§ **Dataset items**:

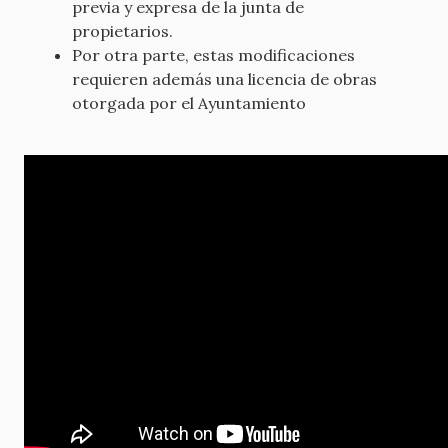
previa y expresa de la junta de
propietarios.
Por otra parte, estas modificaciones
requieren además una licencia de obras
otorgada por el Ayuntamiento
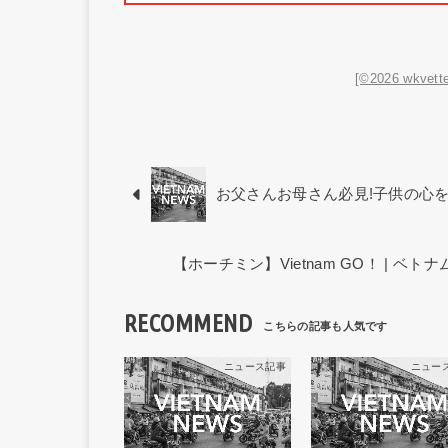
[©2026 wkvette
お父さんお母さん必見!子供の心
【ホーチミン】Vietnam GO！ | 
RECOMMEND
ニュース記事
ニュー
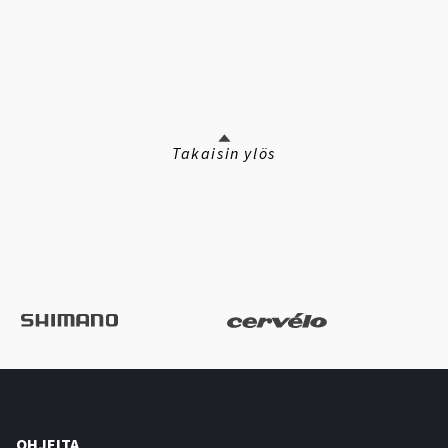
Takaisin ylös
OHJEITA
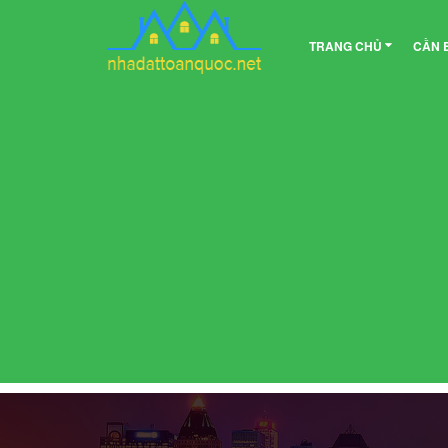
TRANG CHỦ
CẦN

§ **What to produce**:
Can you copy every line of text in the material above word for word, leaving the pictures out?

§ **Answer space**:
previa y expresa de la junta de
propietarios.
Por otra parte, estas modificaciones
requieren además una licencia de obras
otorgada por el Ayuntamiento
[©2026 wkvette
お父さんお母さん必見!子供の心
【ホーチミン】Vietnam GO！ | 
RECOMMEND
ニュース記事
ニュー
Takaisin ylös
OHJEITA
TRANG CHỦ
CẦN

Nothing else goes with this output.